TO BE DONE.
Please reproduce all of the material below, every line, without changing a single character.

*** SUPPLIED DATA ***

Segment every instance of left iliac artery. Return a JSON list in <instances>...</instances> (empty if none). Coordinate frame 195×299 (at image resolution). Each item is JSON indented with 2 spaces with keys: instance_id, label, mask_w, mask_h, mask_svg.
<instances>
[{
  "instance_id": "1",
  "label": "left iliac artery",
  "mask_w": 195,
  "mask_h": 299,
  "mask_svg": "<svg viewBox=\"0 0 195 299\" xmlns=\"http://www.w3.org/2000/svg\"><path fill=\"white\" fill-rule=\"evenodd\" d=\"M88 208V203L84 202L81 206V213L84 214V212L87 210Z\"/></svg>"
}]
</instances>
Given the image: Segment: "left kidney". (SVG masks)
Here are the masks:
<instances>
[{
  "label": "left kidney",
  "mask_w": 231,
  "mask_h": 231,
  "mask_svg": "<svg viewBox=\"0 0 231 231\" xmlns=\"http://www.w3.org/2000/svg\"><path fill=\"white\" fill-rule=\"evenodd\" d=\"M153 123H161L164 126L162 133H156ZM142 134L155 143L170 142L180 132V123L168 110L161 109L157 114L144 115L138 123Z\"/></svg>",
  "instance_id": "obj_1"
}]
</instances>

***

TASK SOLUTION.
Segment every instance of left iliac artery. Return a JSON list in <instances>...</instances> (empty if none). Coordinate frame 195×299 (at image resolution). Each item is JSON indented with 2 spaces with keys: instance_id, label, mask_w, mask_h, mask_svg.
<instances>
[{
  "instance_id": "1",
  "label": "left iliac artery",
  "mask_w": 195,
  "mask_h": 299,
  "mask_svg": "<svg viewBox=\"0 0 195 299\" xmlns=\"http://www.w3.org/2000/svg\"><path fill=\"white\" fill-rule=\"evenodd\" d=\"M88 208V203L84 202L81 206V213L84 214V212L87 210Z\"/></svg>"
}]
</instances>
Given the image: Segment: "left kidney". (SVG masks)
Here are the masks:
<instances>
[{
  "label": "left kidney",
  "mask_w": 231,
  "mask_h": 231,
  "mask_svg": "<svg viewBox=\"0 0 231 231\" xmlns=\"http://www.w3.org/2000/svg\"><path fill=\"white\" fill-rule=\"evenodd\" d=\"M153 123H161L164 126L162 133H156ZM142 134L155 143L170 142L180 132V123L168 110L161 109L157 114L144 115L138 123Z\"/></svg>",
  "instance_id": "obj_1"
}]
</instances>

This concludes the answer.